Читаем Излучения (февраль 1941 — апрель 1945) полностью

Днем в «Х-Рояль», чай с докторессой. Затем у Валентинера на набережной Вольтера. Старинный лифт, поднимающийся на тяговом механизме, издающем жалобные звуки, внушил нам страх. В мансарде мы увидели несколько комнатушек со старой мебелью и книги, разбросанные на столе и кресле. Их владелец встретил нас в довольно небрежной штатской одежде. Как только ему позволяет время, он отправляется в эту келью и вместе с внешностью меняет существование, проводя время в чтении, созерцании или с друзьями. Способ, каким ему это удается, говорит о его свободе и фантазии. Все это напомнило Кокто первую мировую войну, когда он проводил время подобным же образом. Мы неплохо поговорили в этом гнездышке, глядя при этом поверх старых крыш на Сен-Жермен-де-Пре.


Париж, 10 февраля 1942

Вечером у Ностицев, площадь Пале-Бурбон, Среди гостей я обратил внимание на молодого графа Кайзерлинга, хотя за весь вечер он не сказал ни слова. Как кошка пролежал он, вытянувшись в кресле, то ли страдая, то ли погруженный в приятные мечты. Представители старых родов даже и в самом интеллектуальном обществе все еще сохраняют уверенность и элегантность поведения.


Париж, 12 февраля 1942

В полдень прогулка по авеню Терн. После стольких суровых недель сияние весны впервые оживило город, хотя черный, слежавшийся снег еще лежал на земле. Я ощущал нервозность, возбуждение и раздражение, как это часто бывает в начале весны.

О катастрофах в человеческой жизни: раздавливающее нас тяжелое колесо, выстрел убийцы или просто первого попавшегося нам навстречу. Давно уже копилась в нас взрывчатка, и вот снаружи поднесли огонь. Взрыв исходит из нашего нутра.

Отсюда множество моих ранений в первую мировую войну. Они отвечали огненному духу, жившему во мне и искавшему выхода, так как он был слишком силен для тела. Отсюда все эти дикие неприятности с буйством, картами и любовью, наносящие душевные раны и ведущие часто к самоубийству. Жизнь сама рвется под дуло пистолета.


Париж, 13 февраля 1942

В «Рафаэле». Майор фон Фосс, в котором подобно серебряной жилке таится отблеск XV века. В нем течет кровь миннезингера, полная былой волшебной силы, легкой и свободной. Тут всегда появляются добрые спутники. Такие встречи — как урок истории.


Париж, 15 февраля 1942

Я навестил докторессу, лежащую с радикулитом. Разговор о человеческом теле, его анатомии в особенности. Она сказала, что раньше, возвращаясь домой из анатомического театра и наглядевшись там на яркокрасную человеческую плоть, ощущала приступы внезапного голода.


Париж, 16 февраля 1942

Андромеда: с царскими дочерьми вроде нее — то же, что и с германскими племенами, которые должны были пережить насилие христианства, перед тем как познали его глубину. Они способны любить, лишь когда их приводят к пропасти в жертву дракону.

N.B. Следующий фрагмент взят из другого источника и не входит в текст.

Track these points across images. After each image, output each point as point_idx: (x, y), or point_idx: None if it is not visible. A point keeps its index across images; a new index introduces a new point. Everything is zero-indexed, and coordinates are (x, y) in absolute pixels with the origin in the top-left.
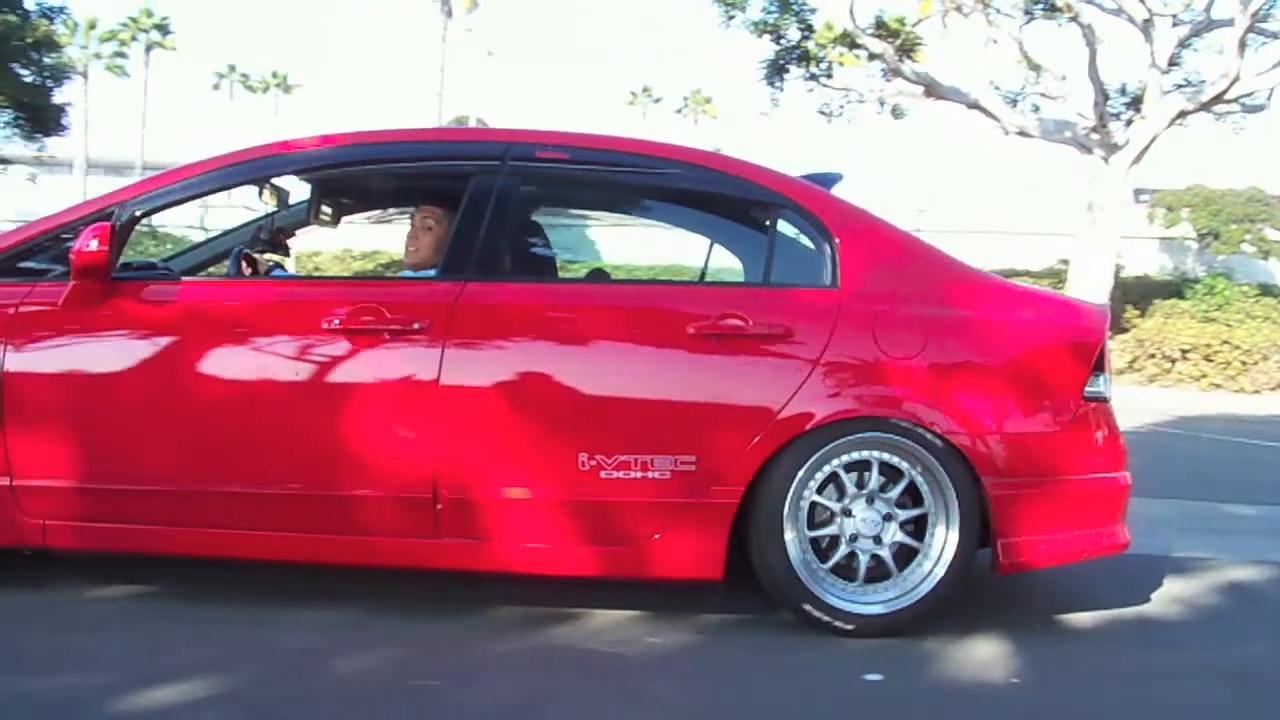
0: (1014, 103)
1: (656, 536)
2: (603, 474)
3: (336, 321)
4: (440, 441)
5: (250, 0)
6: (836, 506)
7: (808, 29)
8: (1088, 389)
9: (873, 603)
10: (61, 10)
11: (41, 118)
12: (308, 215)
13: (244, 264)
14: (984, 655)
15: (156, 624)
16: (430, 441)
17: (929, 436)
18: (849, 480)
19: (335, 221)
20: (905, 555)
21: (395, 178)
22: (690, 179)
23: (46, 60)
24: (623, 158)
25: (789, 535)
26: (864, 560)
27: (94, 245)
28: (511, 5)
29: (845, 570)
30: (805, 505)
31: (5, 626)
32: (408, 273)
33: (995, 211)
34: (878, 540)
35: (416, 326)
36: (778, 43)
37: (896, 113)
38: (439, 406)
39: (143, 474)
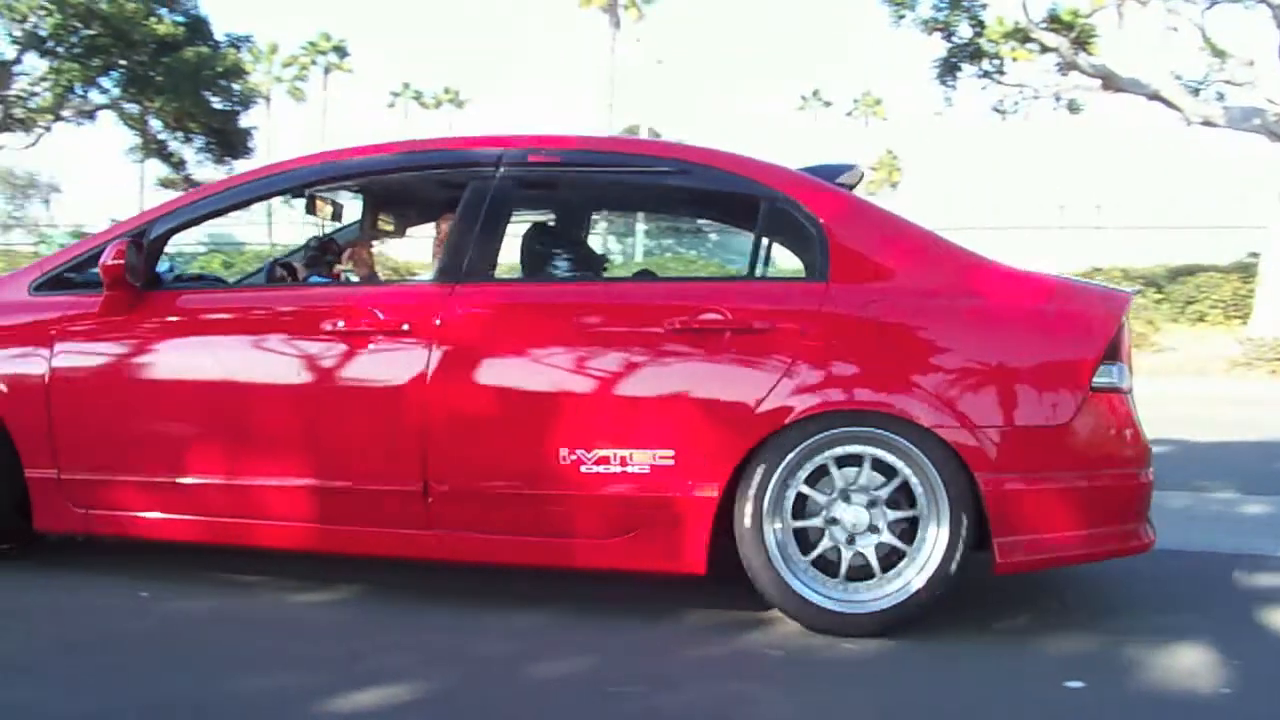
0: (1197, 91)
1: (637, 530)
2: (583, 468)
3: (340, 325)
4: (429, 436)
5: (423, 20)
6: (822, 501)
7: (979, 25)
8: (1097, 379)
9: (856, 601)
10: (248, 39)
11: (230, 142)
12: (361, 228)
13: (282, 272)
14: (1188, 663)
15: (354, 627)
16: (419, 436)
17: (914, 429)
18: (836, 476)
19: (400, 232)
20: (894, 554)
21: (402, 187)
22: (682, 176)
23: (235, 87)
24: (614, 158)
25: (769, 531)
26: (846, 556)
27: (111, 259)
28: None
29: (831, 567)
30: (789, 500)
31: (206, 627)
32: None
33: (1178, 205)
34: (864, 537)
35: (405, 328)
36: (949, 40)
37: (1073, 107)
38: (428, 403)
39: (167, 467)
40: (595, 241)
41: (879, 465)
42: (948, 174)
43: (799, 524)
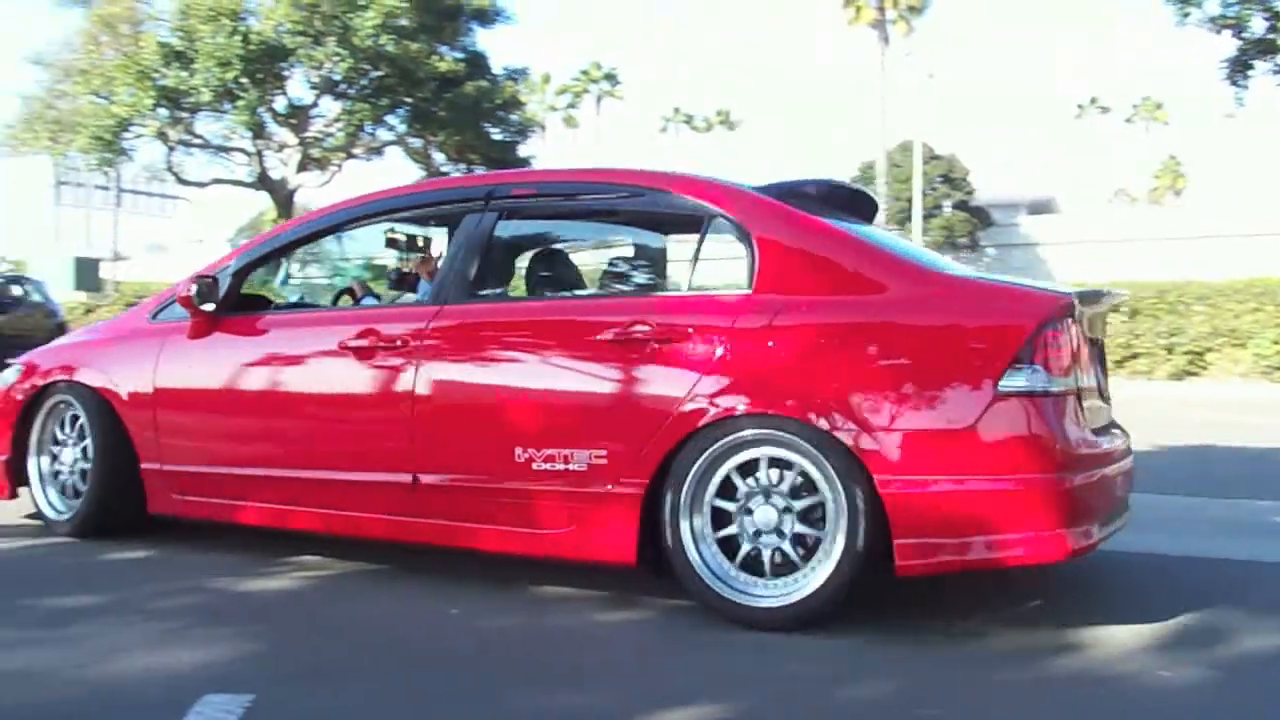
0: None
1: (577, 524)
2: (534, 465)
3: (352, 336)
4: (417, 435)
5: (693, 45)
6: (733, 507)
7: (1274, 18)
8: (1004, 383)
9: (768, 596)
10: (524, 71)
11: None
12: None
13: (348, 296)
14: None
15: (656, 644)
16: (410, 435)
17: (814, 434)
18: (740, 478)
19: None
20: (805, 553)
21: (424, 218)
22: (636, 199)
23: (513, 118)
24: (577, 187)
25: (685, 527)
26: (765, 554)
27: (184, 292)
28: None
29: (752, 564)
30: (708, 499)
31: (515, 643)
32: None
33: None
34: (777, 535)
35: (399, 344)
36: (1239, 37)
37: None
38: (415, 408)
39: (236, 461)
40: (580, 260)
41: (795, 468)
42: (1238, 178)
43: (718, 522)
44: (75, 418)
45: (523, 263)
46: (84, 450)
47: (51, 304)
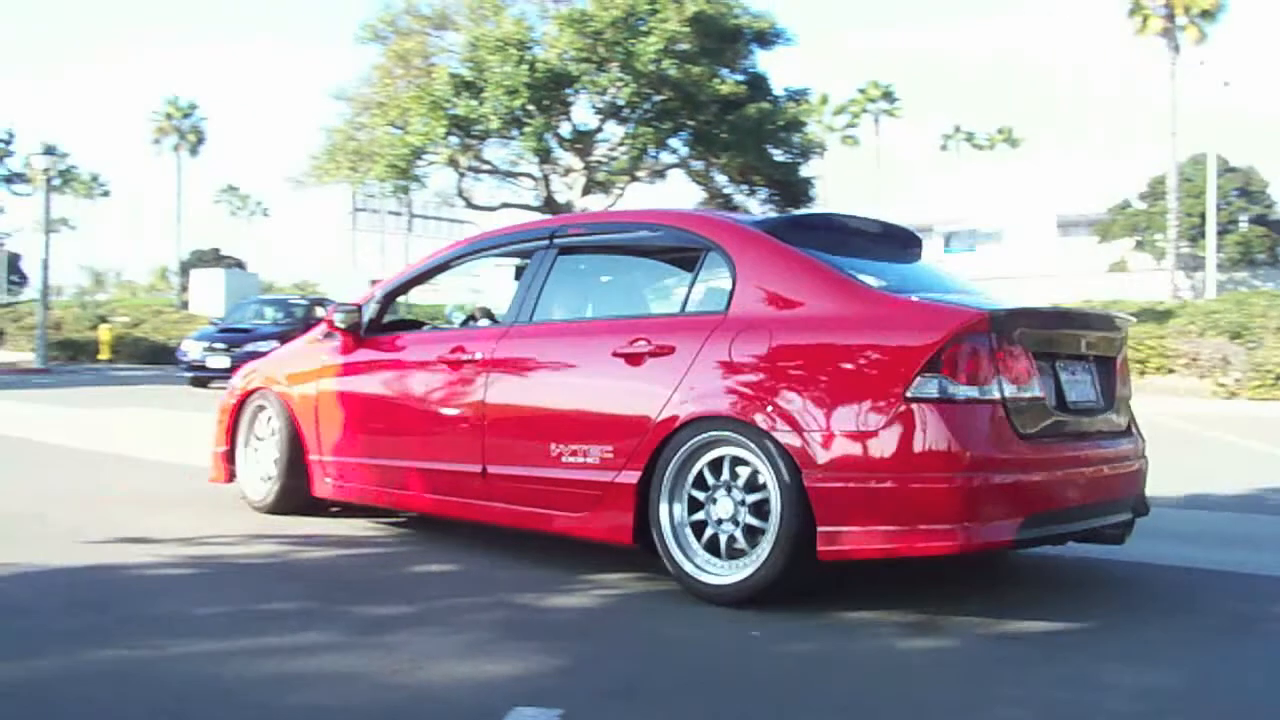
0: None
1: (591, 508)
2: (564, 459)
3: (446, 352)
4: (486, 434)
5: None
6: (703, 497)
7: None
8: (912, 391)
9: (720, 574)
10: (805, 92)
11: (793, 192)
12: None
13: (472, 320)
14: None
15: (963, 672)
16: (482, 434)
17: (757, 434)
18: (707, 473)
19: None
20: (754, 538)
21: (514, 256)
22: (657, 235)
23: (794, 139)
24: (614, 226)
25: (664, 511)
26: (723, 539)
27: (328, 317)
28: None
29: (714, 547)
30: (685, 490)
31: (818, 670)
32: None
33: None
34: (732, 523)
35: (479, 357)
36: None
37: None
38: (484, 410)
39: (375, 453)
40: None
41: (749, 465)
42: None
43: (693, 509)
44: (269, 418)
45: (574, 289)
46: (275, 445)
47: None
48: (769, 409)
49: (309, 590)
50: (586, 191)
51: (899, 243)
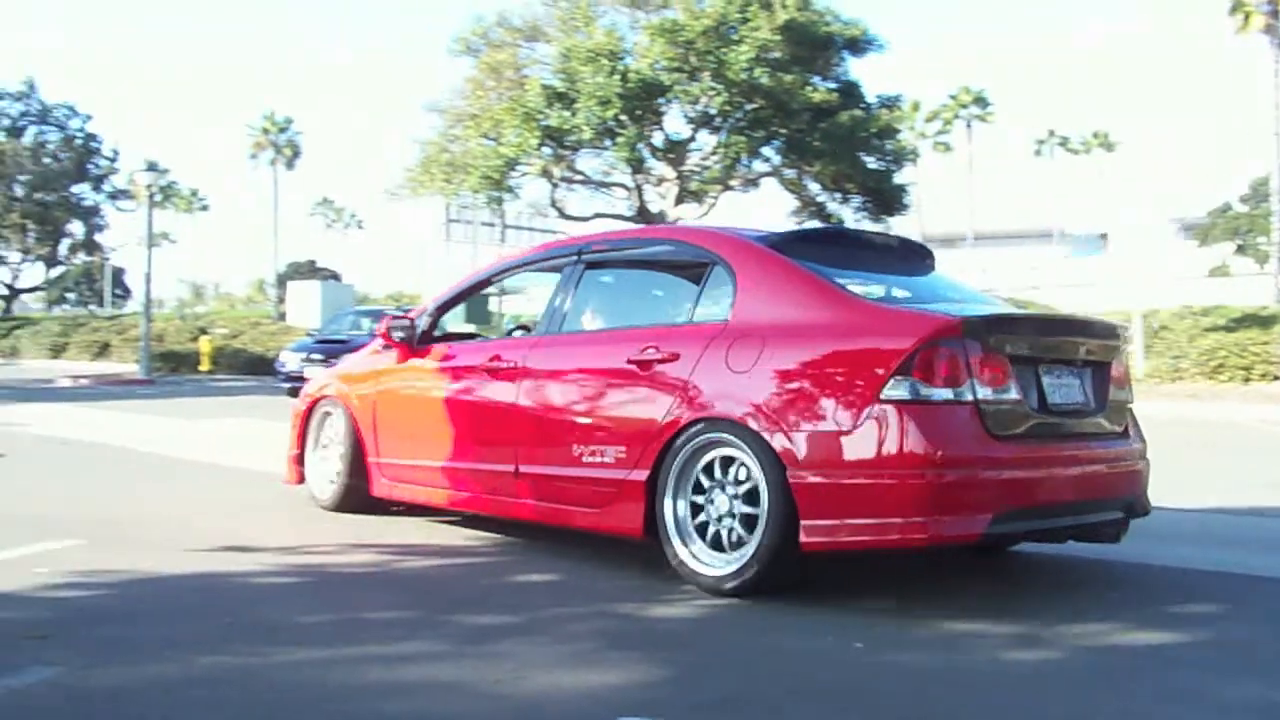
0: None
1: (607, 504)
2: (584, 459)
3: (485, 361)
4: (519, 435)
5: (1067, 63)
6: (702, 494)
7: None
8: (886, 392)
9: (716, 566)
10: (897, 99)
11: (886, 200)
12: None
13: (520, 330)
14: None
15: (1075, 684)
16: (514, 435)
17: (748, 434)
18: (700, 472)
19: None
20: (748, 531)
21: (550, 271)
22: (671, 249)
23: (887, 146)
24: (634, 242)
25: (668, 507)
26: (721, 533)
27: (381, 329)
28: None
29: (714, 541)
30: (688, 486)
31: (923, 683)
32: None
33: None
34: (730, 517)
35: (511, 365)
36: None
37: None
38: (516, 414)
39: (424, 455)
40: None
41: (741, 464)
42: None
43: (694, 506)
44: (334, 423)
45: (598, 301)
46: (339, 448)
47: None
48: (758, 411)
49: (411, 599)
50: (679, 201)
51: (909, 256)
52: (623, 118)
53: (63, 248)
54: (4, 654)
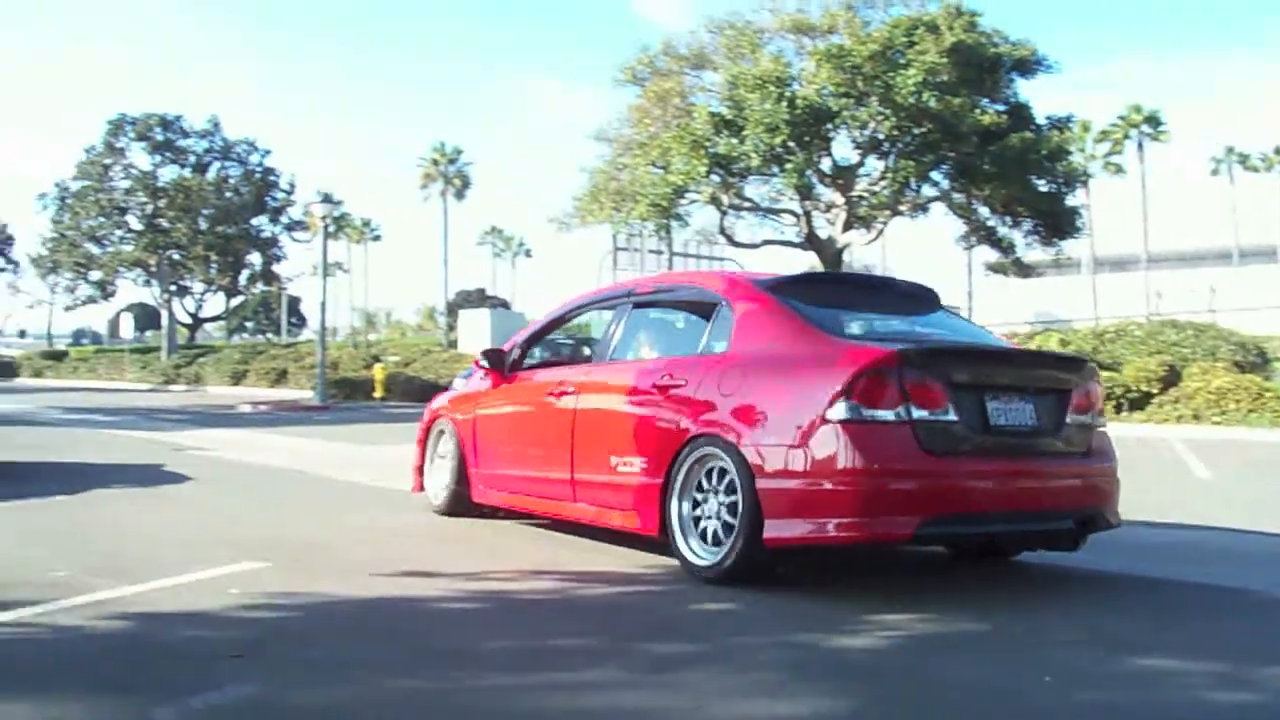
0: None
1: (634, 508)
2: (619, 468)
3: (555, 383)
4: (574, 446)
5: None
6: (699, 497)
7: None
8: (830, 413)
9: (705, 558)
10: (1068, 120)
11: (1057, 223)
12: None
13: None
14: None
15: None
16: (572, 447)
17: (729, 447)
18: (701, 478)
19: None
20: (730, 529)
21: (610, 309)
22: (692, 292)
23: (1058, 168)
24: (669, 286)
25: (674, 508)
26: (715, 528)
27: (477, 359)
28: None
29: (709, 537)
30: (690, 491)
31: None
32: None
33: None
34: (718, 517)
35: (572, 388)
36: None
37: None
38: (573, 429)
39: (506, 465)
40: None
41: (729, 472)
42: None
43: (695, 507)
44: (445, 439)
45: (640, 334)
46: (449, 460)
47: None
48: (737, 427)
49: (592, 627)
50: (848, 226)
51: (909, 298)
52: (790, 144)
53: (242, 278)
54: (205, 670)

Любовь к одной определенной женщине всегда двойственна, ибо она направлена то на общее, свойственное миллионам других, то на принадлежащее только ей одной отличие от всех прочих. Как редко встречается в индивидууме совершенное сочетание того и другого — чаши и вина!


Париж, 17 февраля 1942

Вечером у Кальве в обществе Кокто, Вимера и Пупе, принесшего мне автограф Пруста для моей коллекции. В связи с этим Кокто рассказал о своем общении с Прустом. Тот никогда не давал стирать пыль; она лежала «подобно шиншилле» на всех предметах обстановки. При входе домоправительница спрашивала, нет ли у пришедшего с собой цветов, не пользовался ли он духами и не проводил ли время в обществе надушенной женщины. Его видели чаще всего в постели, но одетым, в желтых перчатках, чтобы не грызть ногти. Он тратил много денег, чтобы в доме не работали ремесленники, чей шум ему мешал. Окна никогда не открывались; ночной столик был заставлен лекарствами, ингаляторами, пульверизаторами. Его рафинированность была не без зловещего оттенка; так, он ходил к мяснику и заставлял показывать «как закалывают теленка».

О плохом стиле. Всего вернее он проявляется в сфере нравственного, например, когда борзописец готов оправдать преступление вроде расстрела заложников. Это режет глаз намного сильнее, чем любой эстетический промах.

В конечном счете, стиль зиждется на справедливости. Только справедливому ведомо, на каких весах следует взвешивать слово или предложение. Именно поэтому мы никогда не видим хороших писателей на стороне дурных дел.